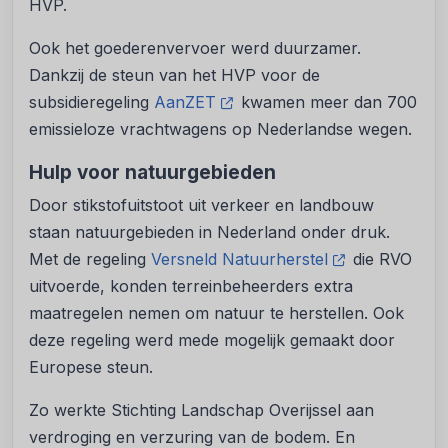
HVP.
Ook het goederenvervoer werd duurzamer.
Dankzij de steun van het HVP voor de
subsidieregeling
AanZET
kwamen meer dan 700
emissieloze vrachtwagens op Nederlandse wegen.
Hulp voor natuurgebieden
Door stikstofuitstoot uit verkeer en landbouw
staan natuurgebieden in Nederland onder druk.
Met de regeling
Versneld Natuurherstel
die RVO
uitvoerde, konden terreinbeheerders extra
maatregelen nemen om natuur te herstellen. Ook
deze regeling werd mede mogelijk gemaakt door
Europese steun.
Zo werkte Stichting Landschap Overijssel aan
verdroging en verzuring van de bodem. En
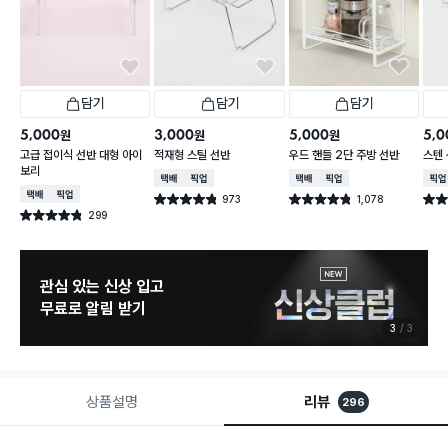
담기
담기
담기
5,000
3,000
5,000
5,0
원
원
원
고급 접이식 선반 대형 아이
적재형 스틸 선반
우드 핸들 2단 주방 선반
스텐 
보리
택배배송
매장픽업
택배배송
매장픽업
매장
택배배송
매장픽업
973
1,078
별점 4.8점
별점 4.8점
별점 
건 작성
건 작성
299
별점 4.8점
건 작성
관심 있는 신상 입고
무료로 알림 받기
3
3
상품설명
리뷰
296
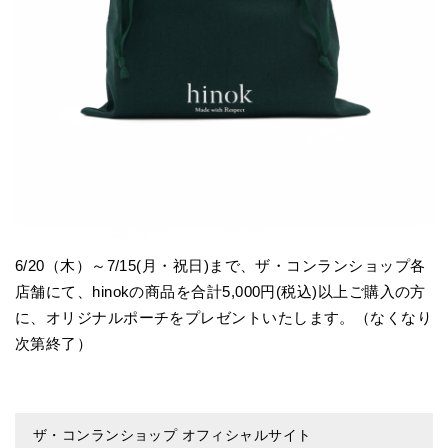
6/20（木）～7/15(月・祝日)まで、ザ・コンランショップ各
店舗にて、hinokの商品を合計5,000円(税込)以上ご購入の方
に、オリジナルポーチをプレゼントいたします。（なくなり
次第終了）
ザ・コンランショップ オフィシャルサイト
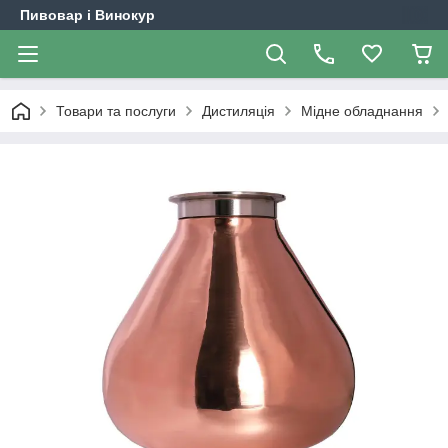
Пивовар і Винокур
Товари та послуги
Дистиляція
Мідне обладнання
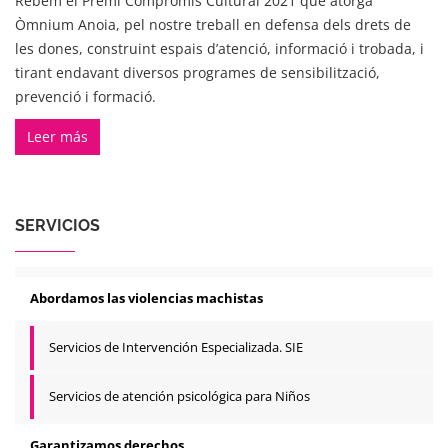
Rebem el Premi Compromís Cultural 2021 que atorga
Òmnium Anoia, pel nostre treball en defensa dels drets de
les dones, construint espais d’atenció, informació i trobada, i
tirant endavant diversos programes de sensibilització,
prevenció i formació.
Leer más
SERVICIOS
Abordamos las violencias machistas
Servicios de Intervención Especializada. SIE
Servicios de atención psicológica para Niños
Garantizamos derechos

____________________

_Problem requirements_. Report every line of the material above in which "natuurgebieden" appears.

_Problem solution_.
Hulp voor natuurgebieden
staan natuurgebieden in Nederland onder druk.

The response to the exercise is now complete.